Bologna, 2 febbraio 2024 – Già dalla mattina, "c’era molta gente, il che è un segnale davvero bello". Alla Galleria d’Arte Cinquantasei, nel padiglione 26, questo è il primo dettaglio degno di nota. Il secondo, per i visitatori e i collezionisti, è che, non esposte – in una piccola stanza-wunderkammer lontana dagli sguardi, perché arrivate solo ieri mattina –, ci sono opere di Depero che deliziano gli occhi e completano l’esposizione generale dello stand, tutto votato ai grandi nomi, da Balla a De Chirico, da Sironi a Bogoni. C’è da essere curiosi a questa Arte Fiera dei 50 anni, perché gli stand sono davvero belli, perché ci sono opere imponenti e perché, soprattutto per quel che riguarda la fotografia, c’è un piccolo mantra che gira: "questo artista è molto famoso all’estero, ma qui in Italia si è visto pochissimo". Eppure, magari, si tratta di immagini leggendarie, come quella della copertina di Rain Dogs di Tom Waits (1985) della serie del Cafe Lehmitz di Amburgo, scattata da Anders Peters alla fine degli anni Sessanta. È la prima volta che il fotografo entra in Arte Fiera coi suoi scatti e tra l’altro, la galleria che l’ha portato, la Spot Home Gallery di Napoli, gli ha commissionato un lavoro secondo la sua fama di fondatore della fotografia soggettiva, che ritrae la città partenopea con quell’inconfondibile stile in bianco e nero e si può ammirare in fiera.
La stessa cosa succede con un altro fotografo e performer di body art (pioniere dell’esplorazione multimediale) Juergen Klauke, le sue foto Transformer del 1973 alla Alessandro Casciaro art Gallery, ipnotizzano. Come fanno tante opere che parlano di scelta meticolosa, per tentare e affascinare con sostanza i possibili acquirenti.
L’opera che apre idealmente il giro in Arte Fiera, al via oggi e fino a domenica ai padiglioni 25 e 26, è una grande foto di Thomas Ruff tableau russe che ritrae Lenin, una grande fascinazione per la fotografia di propaganda. La seconda è una scultura di Vanessa Beecroft, che stupisce perché non siamo abituati a questa forma d’arte associata al nome della grande artista: ci troviamo alla galleria di Lia Rumma, uno dei grandi ritorni – dopo 10 anni – ad Arte Fiera, e si nota. La mitica gallerista che ancora è alla ricerca dell’Arte, che non ha perso nulla del suo istinto e della sua curiosità entusiasta (segnala Luca Monterastelli, attualmente con un’installazione all’oratorio di San Filippo Neri), quest’anno riceverà il premio Angamc alla carriera e ammette di essere tornata perché apprezza moltissimo il direttore artistico Menegoi e "perché le fiere italiane vanno sostenute".
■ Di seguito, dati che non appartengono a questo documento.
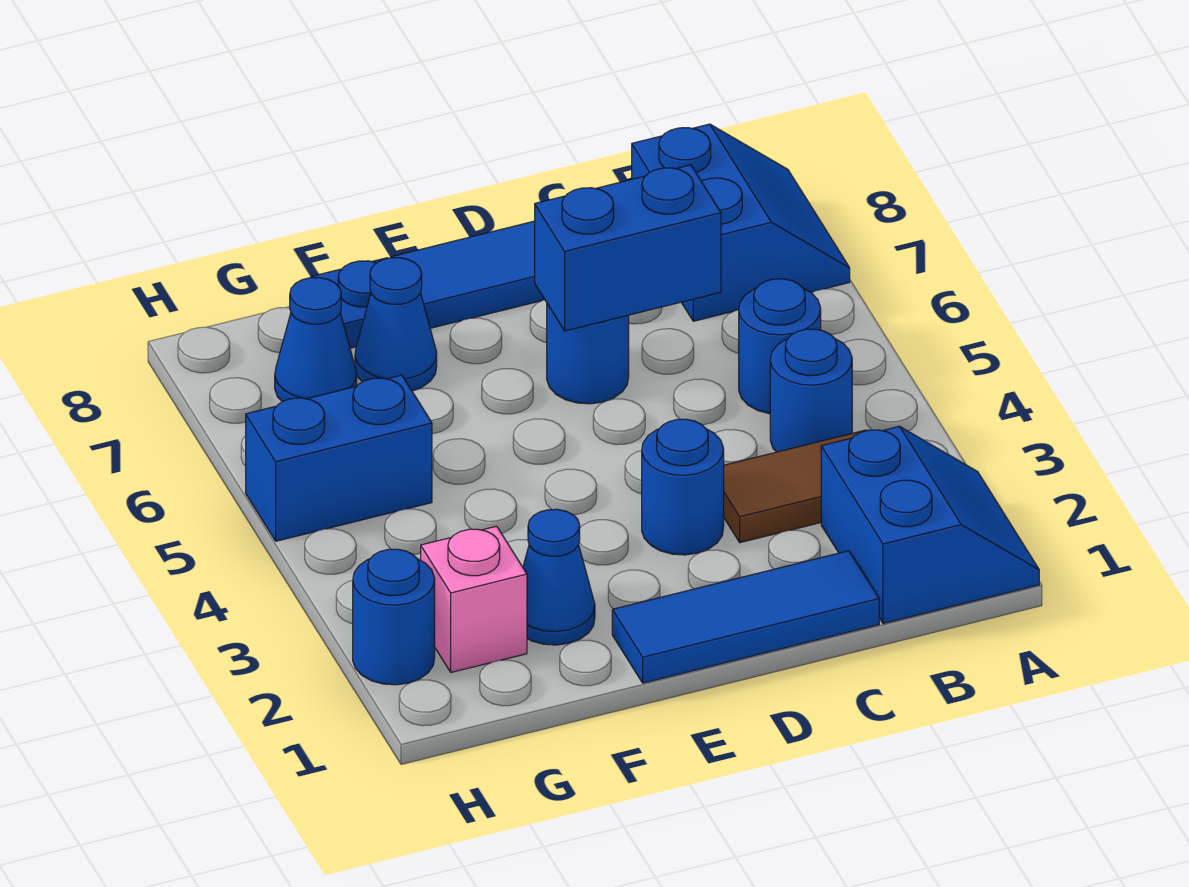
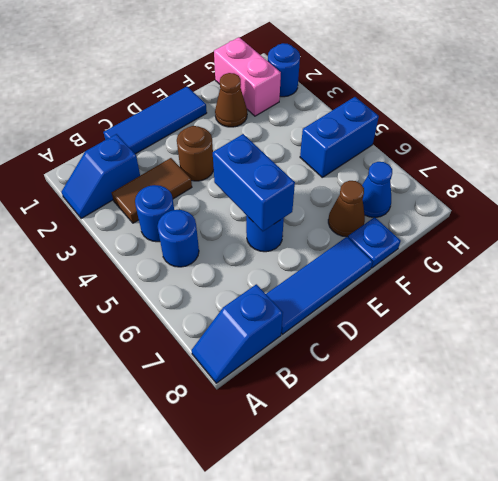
blue slope A1:B2 level 1 top B -> blue slope A2:B2 level 1 top B
blue slope A7:B8 level 1 top B -> blue slope A8:B8 level 1 top B
blue brick C6:D6 level 2 -> blue brick D5:D6 level 2
blue round brick D3 level 1 -> brown round brick D3 level 1
blue cone F2 level 1 -> brown cone F2 level 1
blue cone F7 level 1 -> brown cone F7 level 1
pink brick G2 level 1 -> pink brick G1:G2 level 1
C’è ovviamente Because concepito da Sarah Cosulich, che nello spazio Mutina ha messo in dialogo due opere di Cattelan, un untitled Zorro del 1989, un pezzo storico, e il gatto It del 2003.
Sono tante le opere che, camminando per i corridoi della fiera, attraggono per bellezza, per particolarità.
E poi alcuni stand sono così compatti nel loro segno. Come Zero, Galleriacontinua, Massimo Minini e Francesca Minini con un paravento spettacolare fatto di 300 cartoline di Bologna, dal titolo Punti di vista, anno 1998, di Sabrina Mezzaqui. Poi galleria Laveronica con le opere di Daniela Ortiz, l’artista peruviana che mette la sua arte a disposizione dei non visti del Sud del mondo, qui con la serie di Matrioske dedicate alle Madres de Plaza de Mayo, e che ha realizzato l’opera performatica Tiro al blanco per Fondazione Furla: l’abbiamo provato il tiro a segno contro i protagonisti dell’industria militare, coloro che producono armi di morte, e l’esperienza, come l’installazione, è davvero geniale. C’è poi un ‘premio’ che sentiamo di dare a una galleria concettualmente inebriante: Martini e Ronchetti con gli artisti Marc Didou e Florence Henri, quest’ultima fotografa che visse nel periodo futurista, le cui immagini la designer Jil Sander ha voluto per una collezione super limited.